The Zipline contract is designed for four years, Ghana will pay for each successful flight. Total cost of the project will be about $ 12.5 million. According to the website of the company, committed almost 14,000 deliveries.
The company's future plans include, for example, helping to avoid the thousands of annual pregnancy-related deaths that are completely preventable if donor blood is delivered on time. Also, recently, researchers found that drones can deliver organs for transplantation: during transportation, tissues are not damaged. The company intends to expand its activities and obtain work permits in other countries (in the USA they should give it already in the coming months) in order to permanently change the medical product delivery industry.
Successful examples
Zipline was founded by Keller Rinaudo in 2014. Since then, the startup has raised $ 41 million from investors such as Google, Sequoia, Microsoft co-founder Paul Allen and Yahoo co-founder Jerry Young. The company develops its own drones, launch and landing systems, as well as software for logistics.

Rinaudo says:
The economy here is very simple. We use small, electric, fully autonomous machines to aim the necessary things. It is simply more efficient than the analog delivery method for such items.

Keller Rinaudo at TED
Earlier, a similar project (only on a much smaller scale) was launched in Switzerland: the autonomous network developed by Matternet allows drones to deliver medicines, blood samples, biological materials and other cargo between hospitals in some large cities.
Their main innovation is Matternet Station. When the drone lands, this station fixes it, charges and unloads the contents (people can place and pick up cargo, gaining access using QR codes). In addition, such stations have mechanisms for regulating drone routes. According to the head of the company Andreas Raptopoulos, in the cities of Switzerland, an autonomous network allows drones to deliver drugs within 30 minutes. At the same time, there are also not so many drones working there: only one or two per station.
In late March, in collaboration with the same Matternet, the American UPS shipping service launched the same system in the United States. So far, delivery only works in Raleigh, North Carolina. Unmanned aerial vehicles cruise along a predetermined route between hospitals and medical centers. Matternet drones carry payloads weighing up to five kilograms over a distance of 20 kilometers. So far, this system has been used in addition to regular car delivery.

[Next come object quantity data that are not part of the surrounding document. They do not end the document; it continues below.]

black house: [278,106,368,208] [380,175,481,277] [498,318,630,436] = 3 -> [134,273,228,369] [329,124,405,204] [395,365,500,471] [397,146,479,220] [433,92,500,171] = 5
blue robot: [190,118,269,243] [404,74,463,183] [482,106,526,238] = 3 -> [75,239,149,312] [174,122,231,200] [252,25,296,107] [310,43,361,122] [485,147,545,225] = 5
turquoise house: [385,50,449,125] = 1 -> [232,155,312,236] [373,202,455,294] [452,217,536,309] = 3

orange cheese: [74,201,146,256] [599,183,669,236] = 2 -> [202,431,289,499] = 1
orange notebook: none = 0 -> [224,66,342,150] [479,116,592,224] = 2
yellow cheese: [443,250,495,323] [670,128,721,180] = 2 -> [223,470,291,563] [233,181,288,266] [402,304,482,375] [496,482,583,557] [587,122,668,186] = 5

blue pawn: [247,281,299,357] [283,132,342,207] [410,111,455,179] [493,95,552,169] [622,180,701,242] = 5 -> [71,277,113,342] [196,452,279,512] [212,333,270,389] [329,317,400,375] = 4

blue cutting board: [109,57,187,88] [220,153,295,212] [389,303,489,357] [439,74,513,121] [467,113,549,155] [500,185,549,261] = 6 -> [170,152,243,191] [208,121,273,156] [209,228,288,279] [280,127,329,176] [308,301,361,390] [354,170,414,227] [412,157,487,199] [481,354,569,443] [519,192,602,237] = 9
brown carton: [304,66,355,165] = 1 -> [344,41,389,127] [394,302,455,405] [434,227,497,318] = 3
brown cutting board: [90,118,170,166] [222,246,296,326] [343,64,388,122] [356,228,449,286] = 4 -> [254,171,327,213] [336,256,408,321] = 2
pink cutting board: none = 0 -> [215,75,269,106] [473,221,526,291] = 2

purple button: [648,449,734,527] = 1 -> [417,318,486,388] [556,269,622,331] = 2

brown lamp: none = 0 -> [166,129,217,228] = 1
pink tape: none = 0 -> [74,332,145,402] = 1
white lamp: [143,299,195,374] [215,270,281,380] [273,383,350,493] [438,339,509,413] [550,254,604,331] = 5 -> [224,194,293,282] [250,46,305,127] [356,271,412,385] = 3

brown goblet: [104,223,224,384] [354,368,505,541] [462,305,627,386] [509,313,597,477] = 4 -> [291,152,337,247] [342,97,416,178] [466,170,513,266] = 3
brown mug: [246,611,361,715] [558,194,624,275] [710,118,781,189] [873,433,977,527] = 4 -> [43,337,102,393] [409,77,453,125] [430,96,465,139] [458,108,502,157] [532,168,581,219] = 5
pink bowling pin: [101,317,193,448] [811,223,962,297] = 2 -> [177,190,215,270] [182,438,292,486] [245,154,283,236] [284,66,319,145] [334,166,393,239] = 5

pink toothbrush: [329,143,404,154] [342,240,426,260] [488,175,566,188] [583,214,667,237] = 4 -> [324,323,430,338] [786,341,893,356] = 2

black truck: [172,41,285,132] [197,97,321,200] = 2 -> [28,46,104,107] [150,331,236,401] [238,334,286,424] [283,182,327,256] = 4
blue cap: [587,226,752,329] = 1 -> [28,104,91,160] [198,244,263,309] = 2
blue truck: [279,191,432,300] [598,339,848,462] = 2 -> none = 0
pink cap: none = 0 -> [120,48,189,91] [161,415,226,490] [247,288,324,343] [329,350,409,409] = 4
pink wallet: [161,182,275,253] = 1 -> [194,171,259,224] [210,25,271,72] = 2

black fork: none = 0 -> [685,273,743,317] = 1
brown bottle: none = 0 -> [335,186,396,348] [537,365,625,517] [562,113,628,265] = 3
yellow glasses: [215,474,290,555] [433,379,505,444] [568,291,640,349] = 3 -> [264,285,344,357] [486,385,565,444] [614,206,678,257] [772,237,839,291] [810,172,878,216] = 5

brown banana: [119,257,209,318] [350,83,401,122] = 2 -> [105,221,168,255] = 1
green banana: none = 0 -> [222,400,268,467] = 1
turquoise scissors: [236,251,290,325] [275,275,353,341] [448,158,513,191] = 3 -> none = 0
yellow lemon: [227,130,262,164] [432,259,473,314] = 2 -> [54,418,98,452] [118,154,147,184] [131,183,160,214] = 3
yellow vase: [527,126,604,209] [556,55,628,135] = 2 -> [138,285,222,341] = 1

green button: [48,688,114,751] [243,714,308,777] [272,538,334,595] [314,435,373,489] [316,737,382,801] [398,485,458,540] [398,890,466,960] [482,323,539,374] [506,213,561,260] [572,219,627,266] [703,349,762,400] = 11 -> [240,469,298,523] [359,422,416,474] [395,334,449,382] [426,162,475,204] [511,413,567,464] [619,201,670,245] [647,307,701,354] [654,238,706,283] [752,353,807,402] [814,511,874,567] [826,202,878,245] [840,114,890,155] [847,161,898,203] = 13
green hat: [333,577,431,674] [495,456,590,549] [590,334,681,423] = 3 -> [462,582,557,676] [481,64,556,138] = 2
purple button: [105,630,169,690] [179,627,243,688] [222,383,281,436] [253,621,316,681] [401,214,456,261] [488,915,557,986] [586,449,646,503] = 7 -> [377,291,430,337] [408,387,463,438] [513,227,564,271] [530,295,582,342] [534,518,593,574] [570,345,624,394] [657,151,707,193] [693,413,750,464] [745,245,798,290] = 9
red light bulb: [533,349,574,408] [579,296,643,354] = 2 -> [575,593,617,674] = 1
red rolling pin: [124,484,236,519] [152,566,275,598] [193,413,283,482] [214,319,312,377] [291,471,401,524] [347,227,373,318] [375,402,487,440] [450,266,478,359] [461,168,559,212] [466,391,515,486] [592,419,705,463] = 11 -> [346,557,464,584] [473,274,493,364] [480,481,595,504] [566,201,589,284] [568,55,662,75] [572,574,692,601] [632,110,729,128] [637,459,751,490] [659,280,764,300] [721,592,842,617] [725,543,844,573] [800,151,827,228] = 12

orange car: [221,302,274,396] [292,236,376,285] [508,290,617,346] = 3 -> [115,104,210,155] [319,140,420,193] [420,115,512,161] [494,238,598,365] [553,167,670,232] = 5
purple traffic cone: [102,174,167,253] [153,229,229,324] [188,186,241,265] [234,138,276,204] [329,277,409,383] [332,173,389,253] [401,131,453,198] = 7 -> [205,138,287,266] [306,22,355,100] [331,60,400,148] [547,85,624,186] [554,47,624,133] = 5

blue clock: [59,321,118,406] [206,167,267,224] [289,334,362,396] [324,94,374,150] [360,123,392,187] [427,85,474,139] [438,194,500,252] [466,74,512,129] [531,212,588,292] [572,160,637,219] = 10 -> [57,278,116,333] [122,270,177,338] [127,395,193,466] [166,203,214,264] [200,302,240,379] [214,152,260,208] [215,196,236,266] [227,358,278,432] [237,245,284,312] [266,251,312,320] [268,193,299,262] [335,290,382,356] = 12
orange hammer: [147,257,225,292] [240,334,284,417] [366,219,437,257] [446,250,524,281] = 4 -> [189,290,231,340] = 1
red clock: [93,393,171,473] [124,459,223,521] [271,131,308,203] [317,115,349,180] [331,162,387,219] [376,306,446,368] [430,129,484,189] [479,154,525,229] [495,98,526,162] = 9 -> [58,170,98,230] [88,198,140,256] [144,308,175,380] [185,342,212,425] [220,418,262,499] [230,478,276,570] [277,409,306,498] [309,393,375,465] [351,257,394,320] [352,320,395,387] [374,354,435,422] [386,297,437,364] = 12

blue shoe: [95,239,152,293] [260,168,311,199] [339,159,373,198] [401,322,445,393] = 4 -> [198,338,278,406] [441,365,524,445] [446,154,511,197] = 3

At the same time, delivery by drones is surprisingly safe. Tests of the same Wing from Google in the United States showed that it is several orders of magnitude safer for people than courier delivery of goods by car. During the research, more than 70 thousand test flights and more than 3000 test deliveries to the doorsteps of the houses were carried out - without a single unforeseen situation or accident. Avoid drones (Wing has a wingspan of 1 meter!), And in case of loss of control, they can land safely on the spot.

Shipping Wing
Such drones could be useful in Russia. Their “all-terrain” is ideal for remote areas and our off-road. There are no more worthy hospitals in many villages and even small cities, and drones can help with the delivery of vaccines and medicines, and even organs for transplantation. How do you like this idea? Moreover, a couple of days the Ministry of Transport proposed to allow free flights of drones in Russia at an altitude of up to 150 meters.
However, in the United States, according to the Wall Street Journal, in the next couple of years, federal authorities do not expect mass licensing of such a delivery service. Some problems remain unresolved. Including noise, confidentiality and the need to manage a new type of air traffic. If drones in the air become a mass phenomenon behind which companies stand, additional rules must be established for them to avoid collisions, conflicts and other unforeseen situations.